Migration Approach 1: Re-IP
A critical migration path was the Re-IP, the process of changing an application's underlying IP addresses to align with new network segmentation requirements. For the programme:
- 18 services were in scope
- Just under 800 servers required Re-IP activity
- Delivery spanned three global time zones
- All servers remained on track for completion within regulatory timelines
This stream of work required thorough planning, tight scheduling, and strong leadership to ensure seamless transitions.
Migration Approach 2: Build New
The second major pathway focused on the complete rebuild and migration of high-risk applications into new, segmented network zones. Key achievements included:
- End-to-end delivery of 20 extreme-risk payments and services
- Full infrastructure build, configuration, and migration into the new -aligned zones
- Management of 20 project teams, coordinated by two Airwalk Reply delivery leads
- All applications on track to meet cost and delivery obligations
This approach delivered a modernised, secure, and compliant hosting environment for some of the clients' most critical financial services.
BAU Transition
To ensure sustainability beyond programme completion, a comprehensive BAU operating model was developed, focusing on:
- Design of BAU processes to maintain compliance and operational efficiency
- Definition of the BAU target operating model
- Creation of an exceptions process for non-standard scenarios
- Implementation of guardrails to protect the integrity of the model
- Education and onboarding to ensure BAU teams could confidently operate the new processes
This helped the organisation stay stable over the long term and stopped teams from slipping back into old ways of working.
Network and Firewall Delivery
A substantial portion of the programme focused on strengthening network security and firewall controls in line with regulatory expectations. Core activities included:
- Infrastructure and zoning design to meet segmentation requirements
- Bastion design and implementation to protect administrative access
- Firewall process design, defining governance, lifecycle, and approvals
- Firewall rule implementation across multiple zones and environments
- Operationalisation of new firewall processes to embed compliance into day-to-day operations
These enhancements established a stronger and more secure cybersecurity position for our client.
The Results
The programme delivered a significant uplift in the client’s cybersecurity, operational resilience, and regulatory compliance. Through a coordinated delivery model that combined technical depth with strong governance, the team successfully met all requirements-driven milestones and maintained full alignment to the June 2025 deadline.
Top 5 Key learnings:
- Technical and delivery integration is critical for success. Combining engineering expertise with strong delivery leadership enabled faster decisions, clearer planning, smoother execution.

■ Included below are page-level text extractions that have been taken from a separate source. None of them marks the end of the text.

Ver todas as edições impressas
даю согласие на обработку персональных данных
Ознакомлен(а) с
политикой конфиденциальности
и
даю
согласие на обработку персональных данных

- A centralised command and control model maintains momentum. Clear ownership, structured governance, and proactive escalation helped avoid delays.
- Proactive planning and RAID discipline reduce risk. Early identification of issues, active dependency management and regular reviews kept the programme ahead of potential blockers.
- Clear concise reporting strengthens leadership confidence. Focused updates supported informed decision-making and improved overall governance effectiveness.
- A well-defined BAU model ensures long-term sustainability. Establishing processes, guardrails and an exceptions framework prevented regression into legacy practises and supported ongoing compliance.